If it's approved for all indications as expected, analysts expect the drug to be pulling in about $3.8 billion a year by 2018.

Valeant Sets 2016 Target

Valeant (VRX), meanwhile, released preliminary Q4 results as well as 2014 guidance. Both were in line with consensus. CEO J. Michael Pearson affirmed Q4 guidance with sales of "greater than $2 billion," with EPS of $2.05 to $2.10. In Q4 2012, Valeant earned $1.32 a share on $1.5 billion in sales.

CFO Howard Schiller forecast 2014 EPS of $8.25-$8.75 on sales of $8.2 billion to $8.6 billion. Both would be roughly 40% gains.

But Pearson was far more ambitious a couple years farther out.

"We're introducing our sixth strategic initiative, which is to become one of the top five most valuable pharmaceutical companies as measured by market cap by the end of 2016," he said. "This equates to roughly $150 billion in market cap.

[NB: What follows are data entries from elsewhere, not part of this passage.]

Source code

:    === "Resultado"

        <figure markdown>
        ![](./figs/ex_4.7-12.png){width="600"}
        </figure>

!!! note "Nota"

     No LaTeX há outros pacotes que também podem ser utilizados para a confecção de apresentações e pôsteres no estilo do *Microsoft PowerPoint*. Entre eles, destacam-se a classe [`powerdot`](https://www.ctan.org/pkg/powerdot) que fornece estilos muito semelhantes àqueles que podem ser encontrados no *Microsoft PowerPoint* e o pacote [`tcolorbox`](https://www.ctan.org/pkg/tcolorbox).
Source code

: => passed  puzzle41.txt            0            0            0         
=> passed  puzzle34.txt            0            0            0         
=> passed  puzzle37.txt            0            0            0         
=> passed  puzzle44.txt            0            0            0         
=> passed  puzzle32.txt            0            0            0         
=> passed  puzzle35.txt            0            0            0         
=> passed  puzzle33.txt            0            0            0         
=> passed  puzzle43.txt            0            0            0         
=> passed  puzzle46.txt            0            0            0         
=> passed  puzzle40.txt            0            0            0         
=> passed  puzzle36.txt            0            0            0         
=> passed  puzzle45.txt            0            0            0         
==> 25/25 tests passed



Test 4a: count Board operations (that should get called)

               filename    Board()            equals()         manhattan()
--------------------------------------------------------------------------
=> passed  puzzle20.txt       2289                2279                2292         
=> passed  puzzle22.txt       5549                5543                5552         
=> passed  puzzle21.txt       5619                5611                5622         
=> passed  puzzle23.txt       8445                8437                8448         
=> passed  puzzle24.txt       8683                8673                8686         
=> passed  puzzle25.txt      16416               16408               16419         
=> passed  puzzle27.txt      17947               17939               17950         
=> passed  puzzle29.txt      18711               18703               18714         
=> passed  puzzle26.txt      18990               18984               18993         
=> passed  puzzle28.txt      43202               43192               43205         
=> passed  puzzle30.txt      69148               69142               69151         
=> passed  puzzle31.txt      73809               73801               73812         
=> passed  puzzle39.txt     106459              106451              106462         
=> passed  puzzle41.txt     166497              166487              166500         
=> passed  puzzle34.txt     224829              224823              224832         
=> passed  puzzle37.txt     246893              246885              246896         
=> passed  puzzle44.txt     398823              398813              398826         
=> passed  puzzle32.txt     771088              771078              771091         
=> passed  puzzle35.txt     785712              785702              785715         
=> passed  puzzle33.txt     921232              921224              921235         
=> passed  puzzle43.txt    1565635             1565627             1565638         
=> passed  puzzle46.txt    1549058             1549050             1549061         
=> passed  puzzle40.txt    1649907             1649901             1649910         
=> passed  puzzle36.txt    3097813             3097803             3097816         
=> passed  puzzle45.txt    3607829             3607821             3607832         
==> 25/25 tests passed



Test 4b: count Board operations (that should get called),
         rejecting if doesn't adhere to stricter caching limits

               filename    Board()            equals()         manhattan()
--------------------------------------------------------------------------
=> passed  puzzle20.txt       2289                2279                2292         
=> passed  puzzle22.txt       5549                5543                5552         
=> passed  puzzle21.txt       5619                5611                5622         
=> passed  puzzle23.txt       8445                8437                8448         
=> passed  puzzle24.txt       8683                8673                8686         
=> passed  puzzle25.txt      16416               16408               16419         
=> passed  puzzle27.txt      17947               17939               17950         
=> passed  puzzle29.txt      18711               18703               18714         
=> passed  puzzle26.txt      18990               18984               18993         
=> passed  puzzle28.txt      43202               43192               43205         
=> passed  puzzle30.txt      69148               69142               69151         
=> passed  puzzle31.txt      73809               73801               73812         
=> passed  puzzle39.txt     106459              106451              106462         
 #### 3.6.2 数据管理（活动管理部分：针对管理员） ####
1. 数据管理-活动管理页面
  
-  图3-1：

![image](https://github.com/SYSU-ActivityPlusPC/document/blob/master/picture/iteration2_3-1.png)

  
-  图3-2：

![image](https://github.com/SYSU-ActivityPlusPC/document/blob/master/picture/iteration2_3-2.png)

To give an idea of the scale of that project, Valeant's market cap was about $42 billion at Tuesday's close. Morningstar analyst David Krempa believes that's what made the stock jump 11% to 125.39, a new record high.

"While this goal isn't too surprising to us — CEO Mike Pearson had already stated in a letter to employees that his goal is to become the biggest health care company in the world — investors seemed pleased to see such an ambitious goal become one of the company's official targets, and to which management compensation is benchmarked," he wrote in a research note.

Krempa pointed out that this would require an even bigger merger than those Valeant has made in recent years, including 2013's $8.7 billion buy of contact-lens giant Bausch & Lomb.

Celgene's Double-Dose

Celgene (CELG) and junior biotech partner Epizyme (EPZM) rallied after the latter said leukemia patients in a phase one trial responded sufficiently to its drug EPZ-5676 to trigger a $25 million proof-of-concept milestone payment from Celgene. It's an epigenetic drug, like Celgene's soon-to-be-generic Vidaza, which targets genetically defined cancers. The FDA granted the EPZ-5676 orphan-drug designation in May, and it is under review for the same designation in the European Union.

The trial news was a "positive surprise," said Leerink Partners analyst Howard Liang.

"Although patient number is small and duration of response is still unclear, mechanistically, we believe that the responses in this difficult-to-treat patient population are consistent with the epigenetic approach and impressive preclinical data, and bode well for the expansion cohorts at higher doses," he wrote in his research note Tuesday.

Celgene's Abraxane also won a generally expected, but still strategically key, EU approval for treating meta static pancreatic cancer. This continues Celgene's strategy of seeking new approvals for the cancer fighter. Abraxane was only approved for breast cancer when Celgene acquired its creator, Abraxis BioScience, in 2010. In the U.S. and several other nations, Abraxane has also been OK'd for lung cancer.

Analysts project that Abraxane annual sales will nearly triple to about $1.84 billion a year by 2018.

Celgene shares rose 1% to 164.61, a day after falling 4% on an analyst downgrade. Epizyme spiked 76% to 35.99.